The Indian Navy’s first indigenously developed ballistic missile nuclear submarine (SSBN), the INS Arihant, could be commissioned as early as next month, according to local media reports.
“It has passed all tests and in many things has surpassed our expectations. Technically the submarine can now be commissioned at any time,” a senior defense official told The Economic Times.
The submarine has undergone extensive deep sea diving drills and weapons launch tests. During the various tests, conducted in utmost secrecy off the coast of Vishakhapatnam, the boomer has been accompanied by a Russian submarine rescue ship of Russia’s Black Sea Fleet, the RFS Epron.
The Indian Navy currently does not possess a submarine rescue vessel and had to rely on Russian support to conduct the INS Arihant’s sea and weapons trials. The first missile tests aboard the SSBN were conducted in October 2015.
The submarine will be armed with the K-4, an intermediate-range nuclear-capable submarine-launched ballistic missile (SLBM) also under development by DRDO, with a rage of up to 3,500 kilometers, as well as with the K-15 Sagarika SLBMs with a 700-750 kilometers range.
Both missiles can be armed with nuclear warheads. The sub has four vertical launch tubes, which can be armed with either four K-4 missiles or 12—three per launch tube—K-15 missiles.
Another missile, the 1,000 km-range subsonic tactical cruise missile Nirbhay, has also been test-fired in October 2015 for use on the sub. However, the test has only been partially successful.
As I noted back in October 2015:
Should the Nirbhay not receive operational clearance soon, the INS Arihant will face limitations as integral part of India’s nuclear triad given the K-15’s limited range, which would mean that the submarine would have to move closer to enemy shores to launch its missiles, making it vulnerable to detection.
The Arihant is the lead vessel of the Indian Navy’s future fleet of four (some media reports say five) Arihant-class SSBNs. The shipyards at Vishakhapatnam have allegedly already started working on two more vessels of the class.
India’s new submarines are based on the Russian Project 971 Akula I-class nuclear-powered attack boats. The Arihant itself will be a technological demonstrator, rather than a fully operational SSBN.

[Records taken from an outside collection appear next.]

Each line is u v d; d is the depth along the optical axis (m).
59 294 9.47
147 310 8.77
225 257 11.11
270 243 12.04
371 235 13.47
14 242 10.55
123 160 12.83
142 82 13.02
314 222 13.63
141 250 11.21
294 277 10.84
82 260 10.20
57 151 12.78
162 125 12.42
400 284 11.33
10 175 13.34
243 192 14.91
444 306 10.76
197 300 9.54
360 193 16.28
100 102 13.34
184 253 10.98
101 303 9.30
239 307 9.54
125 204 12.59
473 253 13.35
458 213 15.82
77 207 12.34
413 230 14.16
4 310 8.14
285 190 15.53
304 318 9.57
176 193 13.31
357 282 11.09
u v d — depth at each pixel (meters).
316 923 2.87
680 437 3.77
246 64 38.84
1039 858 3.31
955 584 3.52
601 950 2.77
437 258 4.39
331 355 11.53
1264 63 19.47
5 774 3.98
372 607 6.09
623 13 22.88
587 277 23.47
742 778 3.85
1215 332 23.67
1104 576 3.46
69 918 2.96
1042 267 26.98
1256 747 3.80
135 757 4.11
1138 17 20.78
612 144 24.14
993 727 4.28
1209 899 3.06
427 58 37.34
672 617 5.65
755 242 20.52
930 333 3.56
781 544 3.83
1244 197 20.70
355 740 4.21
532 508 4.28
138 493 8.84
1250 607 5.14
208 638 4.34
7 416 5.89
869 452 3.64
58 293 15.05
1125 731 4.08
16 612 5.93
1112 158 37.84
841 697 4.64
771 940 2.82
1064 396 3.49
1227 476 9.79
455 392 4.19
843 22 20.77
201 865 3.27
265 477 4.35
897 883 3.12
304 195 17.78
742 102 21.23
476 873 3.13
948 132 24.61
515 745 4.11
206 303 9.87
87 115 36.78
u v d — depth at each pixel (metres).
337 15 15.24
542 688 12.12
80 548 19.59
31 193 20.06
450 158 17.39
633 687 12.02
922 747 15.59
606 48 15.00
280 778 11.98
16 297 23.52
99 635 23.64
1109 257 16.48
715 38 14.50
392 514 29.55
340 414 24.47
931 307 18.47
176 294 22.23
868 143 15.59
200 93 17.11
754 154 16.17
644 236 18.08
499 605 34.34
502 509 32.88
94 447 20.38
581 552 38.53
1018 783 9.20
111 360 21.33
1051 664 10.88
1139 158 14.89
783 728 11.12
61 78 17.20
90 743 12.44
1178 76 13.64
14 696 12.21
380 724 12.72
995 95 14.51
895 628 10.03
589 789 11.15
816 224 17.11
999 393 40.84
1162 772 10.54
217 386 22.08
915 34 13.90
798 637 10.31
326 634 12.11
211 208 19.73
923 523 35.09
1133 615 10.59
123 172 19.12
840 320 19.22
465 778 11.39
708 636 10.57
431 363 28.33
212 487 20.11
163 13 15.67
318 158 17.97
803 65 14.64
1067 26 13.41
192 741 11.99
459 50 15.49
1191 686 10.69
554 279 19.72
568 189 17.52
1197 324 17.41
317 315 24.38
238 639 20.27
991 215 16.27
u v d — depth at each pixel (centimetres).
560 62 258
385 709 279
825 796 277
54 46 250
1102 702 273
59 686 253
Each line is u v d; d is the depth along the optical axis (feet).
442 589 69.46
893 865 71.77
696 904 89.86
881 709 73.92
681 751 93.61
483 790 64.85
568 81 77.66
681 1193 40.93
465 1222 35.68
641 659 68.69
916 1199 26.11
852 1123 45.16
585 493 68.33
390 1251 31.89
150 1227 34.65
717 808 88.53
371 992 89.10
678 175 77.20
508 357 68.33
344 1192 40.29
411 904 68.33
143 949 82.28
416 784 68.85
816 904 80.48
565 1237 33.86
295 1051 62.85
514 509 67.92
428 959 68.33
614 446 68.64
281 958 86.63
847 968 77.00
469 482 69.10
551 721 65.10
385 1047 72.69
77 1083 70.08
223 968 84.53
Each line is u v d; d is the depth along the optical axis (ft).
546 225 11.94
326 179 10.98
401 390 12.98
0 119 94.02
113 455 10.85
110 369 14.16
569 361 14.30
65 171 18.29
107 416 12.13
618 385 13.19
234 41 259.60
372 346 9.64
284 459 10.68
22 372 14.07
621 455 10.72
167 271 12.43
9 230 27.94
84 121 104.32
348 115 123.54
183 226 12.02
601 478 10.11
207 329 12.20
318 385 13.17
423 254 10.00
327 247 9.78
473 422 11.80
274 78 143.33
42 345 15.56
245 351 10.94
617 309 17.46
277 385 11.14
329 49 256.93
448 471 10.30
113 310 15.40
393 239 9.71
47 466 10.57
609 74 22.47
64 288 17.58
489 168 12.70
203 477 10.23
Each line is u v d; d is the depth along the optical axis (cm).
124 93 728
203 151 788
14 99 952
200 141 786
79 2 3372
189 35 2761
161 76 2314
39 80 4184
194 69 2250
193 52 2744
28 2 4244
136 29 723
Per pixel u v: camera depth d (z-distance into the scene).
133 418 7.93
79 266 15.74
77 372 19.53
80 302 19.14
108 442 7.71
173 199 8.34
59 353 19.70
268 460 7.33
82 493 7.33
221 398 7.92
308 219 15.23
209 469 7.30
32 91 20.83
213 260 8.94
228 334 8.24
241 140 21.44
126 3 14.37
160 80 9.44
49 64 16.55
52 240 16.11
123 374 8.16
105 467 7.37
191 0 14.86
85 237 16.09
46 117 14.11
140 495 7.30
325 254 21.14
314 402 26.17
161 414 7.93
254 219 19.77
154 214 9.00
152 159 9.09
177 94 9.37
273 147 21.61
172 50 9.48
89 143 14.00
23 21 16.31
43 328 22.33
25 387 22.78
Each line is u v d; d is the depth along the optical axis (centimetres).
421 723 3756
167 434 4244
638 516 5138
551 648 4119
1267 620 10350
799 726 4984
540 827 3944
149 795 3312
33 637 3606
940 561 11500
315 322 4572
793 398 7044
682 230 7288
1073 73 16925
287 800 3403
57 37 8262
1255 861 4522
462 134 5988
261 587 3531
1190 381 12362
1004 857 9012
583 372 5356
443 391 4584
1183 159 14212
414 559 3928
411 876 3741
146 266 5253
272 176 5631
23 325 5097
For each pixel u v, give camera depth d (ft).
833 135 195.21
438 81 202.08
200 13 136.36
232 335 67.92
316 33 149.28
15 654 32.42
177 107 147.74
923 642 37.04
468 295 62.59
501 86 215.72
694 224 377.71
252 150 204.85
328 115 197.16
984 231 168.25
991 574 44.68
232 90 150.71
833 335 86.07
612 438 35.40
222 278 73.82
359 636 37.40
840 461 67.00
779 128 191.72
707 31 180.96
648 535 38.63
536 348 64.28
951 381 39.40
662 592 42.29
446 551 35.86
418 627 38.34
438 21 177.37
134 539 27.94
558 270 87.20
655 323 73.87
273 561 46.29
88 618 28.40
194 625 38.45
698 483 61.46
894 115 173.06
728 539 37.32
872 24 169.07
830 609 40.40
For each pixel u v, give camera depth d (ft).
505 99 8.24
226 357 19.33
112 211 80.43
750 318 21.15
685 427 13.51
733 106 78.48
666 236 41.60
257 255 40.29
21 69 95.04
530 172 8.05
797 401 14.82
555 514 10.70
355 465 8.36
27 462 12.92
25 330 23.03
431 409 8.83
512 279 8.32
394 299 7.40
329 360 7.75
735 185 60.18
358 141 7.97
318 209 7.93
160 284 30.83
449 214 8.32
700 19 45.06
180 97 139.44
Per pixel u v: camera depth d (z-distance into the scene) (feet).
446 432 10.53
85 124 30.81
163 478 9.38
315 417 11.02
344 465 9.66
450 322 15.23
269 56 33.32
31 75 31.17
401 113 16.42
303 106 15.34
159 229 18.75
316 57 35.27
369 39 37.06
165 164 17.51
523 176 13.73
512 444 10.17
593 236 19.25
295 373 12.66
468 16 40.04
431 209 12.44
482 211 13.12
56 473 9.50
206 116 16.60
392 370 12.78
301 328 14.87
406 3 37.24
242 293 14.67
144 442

As I reported before, India’s nuclear warfare policy is centered on a No First-Use (NFU) doctrine. As a result, New Delhi needs to field a credible second-strike capability. Yet, as of now, India keeps its nuclear warheads de-mated from the actual missiles. However, in order for the new sub class to fulfill its role as the sea leg of India’s nuclear triad, SLBMs with mounted nuclear warheads will need to be deployed on the boomers.